SAVE THE LAST DANCE is a bittersweet romance about shattered dreams, broken promises and meant-to-be's filled with the kinds of twists and turns that make it both contemporary and relevant.
A handsome young Italian-American immigrant boy, Charlie, dreams of becoming a famous musician and winning the heart of his childhood sweetheart, Fanny. He does both. They do and go everywhere together, first as teenagers, then as adults. His career skyrockets. His virtuoso performing, conducting and writing skills make him the most famous accordionist of the 20th Century, while Fanny waits, hopes, expecting him to ask for her hand.

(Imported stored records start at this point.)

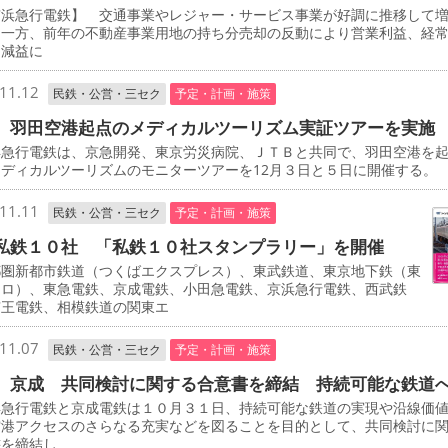
浜急行電鉄】 交通事業やレジャー・サービス事業が好調に推移して
た一方、前年の不動産事業用地の持ち分売却の反動により営業利益、経
に減益に
11.12
民鉄・公営・三セク
予定・計画・施策
 羽田空港起点のメディカルツーリズム実証ツアーを実施
急行電鉄は、京急開発、東京労災病院、ＪＴＢと共同で、羽田空港を
ディカルツーリズムのモニターツアーを12月３日と５日に開催する。
11.11
民鉄・公営・三セク
予定・計画・施策
私鉄１０社 「私鉄１０社スタンプラリー」を開催
圏新都市鉄道（つくばエクスプレス）、東武鉄道、東京地下鉄（東
トロ）、東急電鉄、京成電鉄、小田急電鉄、京浜急行電鉄、西武鉄
京王電鉄、相模鉄道の関東エ
11.07
民鉄・公営・三セク
予定・計画・施策
、京成 共同検討に関する合意書を締結 持続可能な鉄道
急行電鉄と京成電鉄は１０月３１日、持続可能な鉄道の実現や沿線価
空港アクセスのさらなる充実などを図ることを目的として、共同検討に
書を締結し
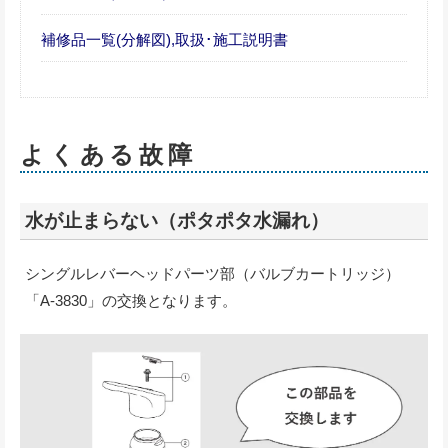
補修品一覧(分解図),取扱･施工説明書
よくある故障
水が止まらない（ポタポタ水漏れ）
シングルレバーヘッドパーツ部（バルブカートリッジ）
「A-3830」の交換となります。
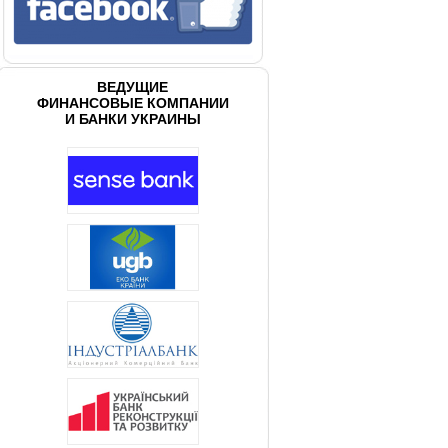
ВЕДУЩИЕ
ФИНАНСОВЫЕ КОМПАНИИ
И БАНКИ УКРАИНЫ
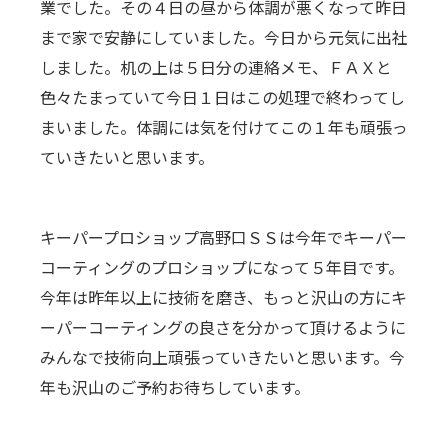
業でした。その４日の昼から体調が悪くなって昨日
まで家で安静にしていました。今日から元気に出社
しました。机の上は５日分の連絡メモ、ＦＡＸと
色々たまっていて今日１日はこの処理で終わってし
まいました。体調には気を付けてこの１年も頑張っ
ていきたいと思います。
キーパープロショップ高野口ＳＳは今年でキーパー
コーティングのプロショップになって５年目です。
今年は昨年以上に技術を磨き、もっと沢山の方にキ
ーパーコーティングの良さを分かって頂けるように
みんなで技術向上頑張っていきたいと思います。今
年も沢山のご予約お待ちしています。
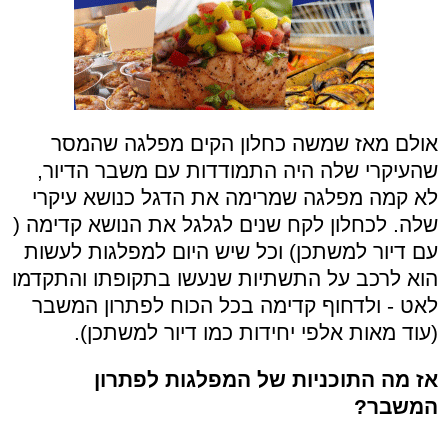
אולם מאז שמשה כחלון הקים מפלגה שהמסר
שהעיקרי שלה היה התמודדות עם משבר הדיור,
לא קמה מפלגה שמרימה את הדגל כנושא עיקרי
שלה. לכחלון לקח שנים לגלגל את הנושא קדימה (
עם דיור למשתכן) וכל שיש היום למפלגות לעשות
הוא לרכב על התשתיות שנעשו בתקופתו והתקדמו
לאט - ולדחוף קדימה בכל הכוח לפתרון המשבר
(עוד מאות אלפי יחידות כמו דיור למשתכן).
אז מה התוכניות של המפלגות לפתרון
המשבר?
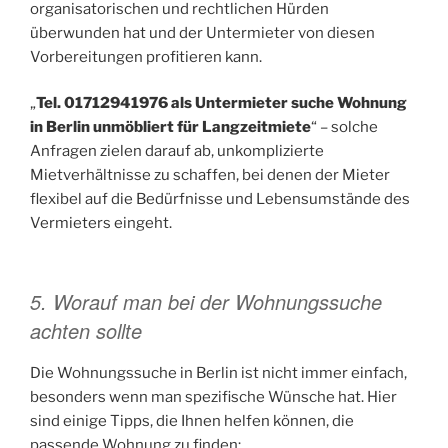
organisatorischen und rechtlichen Hürden
überwunden hat und der Untermieter von diesen
Vorbereitungen profitieren kann.
„
Tel. 01712941976 als Untermieter suche Wohnung
in Berlin unmöbliert für Langzeitmiete
“ – solche
Anfragen zielen darauf ab, unkomplizierte
Mietverhältnisse zu schaffen, bei denen der Mieter
flexibel auf die Bedürfnisse und Lebensumstände des
Vermieters eingeht.
5. Worauf man bei der Wohnungssuche
achten sollte
Die Wohnungssuche in Berlin ist nicht immer einfach,
besonders wenn man spezifische Wünsche hat. Hier
sind einige Tipps, die Ihnen helfen können, die
passende Wohnung zu finden:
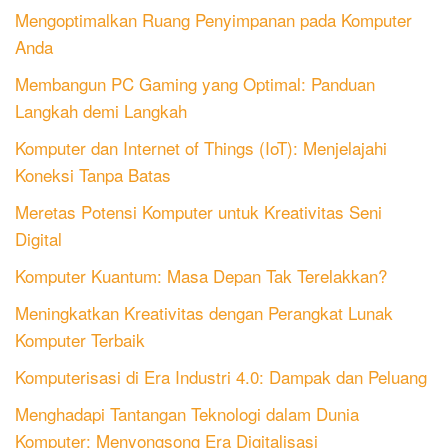
Mengoptimalkan Ruang Penyimpanan pada Komputer
Anda
Membangun PC Gaming yang Optimal: Panduan
Langkah demi Langkah
Komputer dan Internet of Things (IoT): Menjelajahi
Koneksi Tanpa Batas
Meretas Potensi Komputer untuk Kreativitas Seni
Digital
Komputer Kuantum: Masa Depan Tak Terelakkan?
Meningkatkan Kreativitas dengan Perangkat Lunak
Komputer Terbaik
Komputerisasi di Era Industri 4.0: Dampak dan Peluang
Menghadapi Tantangan Teknologi dalam Dunia
Komputer: Menyongsong Era Digitalisasi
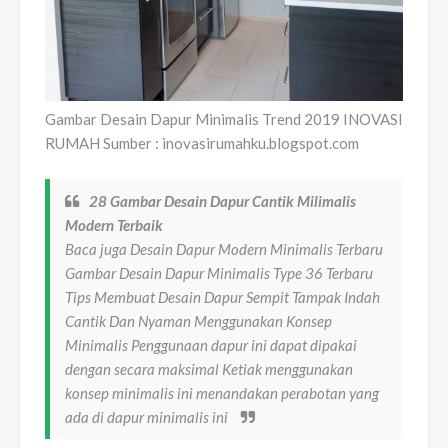
Gambar Desain Dapur Minimalis Trend 2019 INOVASI
RUMAH Sumber : inovasirumahku.blogspot.com
28 Gambar Desain Dapur Cantik Milimalis
Modern Terbaik
Baca juga Desain Dapur Modern Minimalis Terbaru
Gambar Desain Dapur Minimalis Type 36 Terbaru
Tips Membuat Desain Dapur Sempit Tampak Indah
Cantik Dan Nyaman Menggunakan Konsep
Minimalis Penggunaan dapur ini dapat dipakai
dengan secara maksimal Ketiak menggunakan
konsep minimalis ini menandakan perabotan yang
ada di dapur minimalis ini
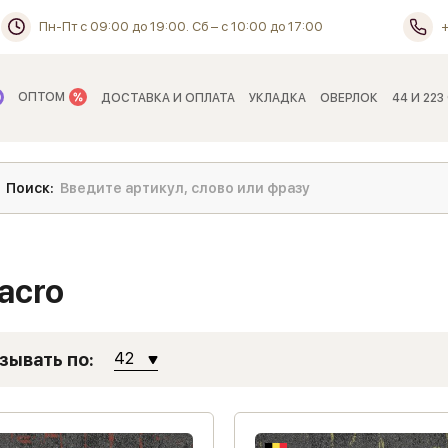
Пн-Пт с 09:00 до 19:00. Сб – с 10:00 до 17:00
ОПТОМ
ДОСТАВКА И ОПЛАТА
УКЛАДКА
ОВЕРЛОК
44 И 223
acro
зывать по:
42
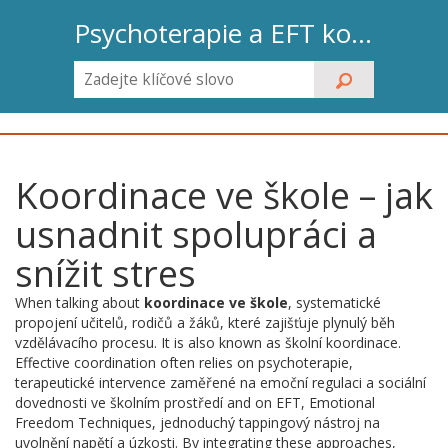
Psychoterapie a EFT koučink
Koordinace ve škole – jak
usnadnit spolupráci a
snížit stres
When talking about
koordinace ve škole
,
systematické
propojení učitelů, rodičů a žáků, které zajišťuje plynulý běh
vzdělávacího procesu
. It is also known as
školní koordinace
.
Effective coordination often relies on
psychoterapie
,
terapeutické intervence zaměřené na emoční regulaci a sociální
dovednosti ve školním prostředí
and on
EFT
,
Emotional
Freedom Techniques, jednoduchý tappingový nástroj na
uvolnění napětí a úzkosti
. By integrating these approaches,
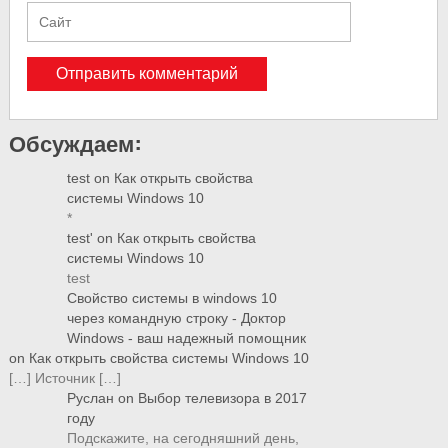
Обсуждаем:
test
on
Как открыть свойства
системы Windows 10
*
test'
on
Как открыть свойства
системы Windows 10
test
Свойство системы в windows 10
через командную строку - Доктор
Windows - ваш надежный помощник
on
Как открыть свойства системы Windows 10
[…] Источник […]
Руслан
on
Выбор телевизора в 2017
году
Подскажите, на сегодняшний день,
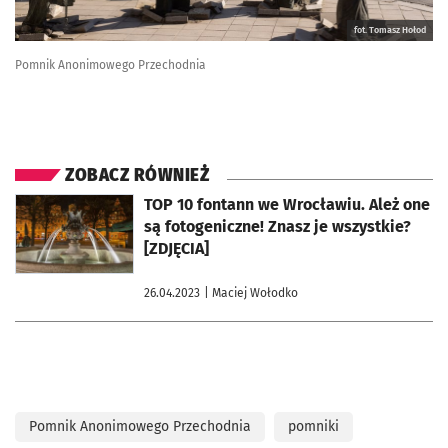
fot. Tomasz Hołod
Pomnik Anonimowego Przechodnia
ZOBACZ RÓWNIEŻ
otworzy się w nowej karcie
TOP 10 fontann we Wrocławiu. Ależ one
są fotogeniczne! Znasz je wszystkie?
[ZDJĘCIA]
26.04.2023
| Maciej Wołodko
Pomnik Anonimowego Przechodnia
pomniki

In time, he marries twice, she marries once, but never to each other. Along the way, he drifts into the dalliances of fame, stardom, and substance abuse. His career ebbs and flows. He suffers a nervous breakdown and then returns with a historical concert at Carnegie Hall. Their lives crisscross and intersect over some 80 years. Their emotions run the human gamut. In the end, there is a reconciliation, of sorts. She is the guest of honor at his memorial reception at the Hilton Hotel in New York, attended by 1,700 accordionists from all over the world.
Charlie passes 13 years before Fanny. But ultimately they are buried in the same cemetery in the Bronx, not far from each other.
The story also contains numerous photos and documents that add texture and depth to their journey. Author M.G. Crisci not only wrote the story, but lived certain aspects of their story. You see Fanny was his mother.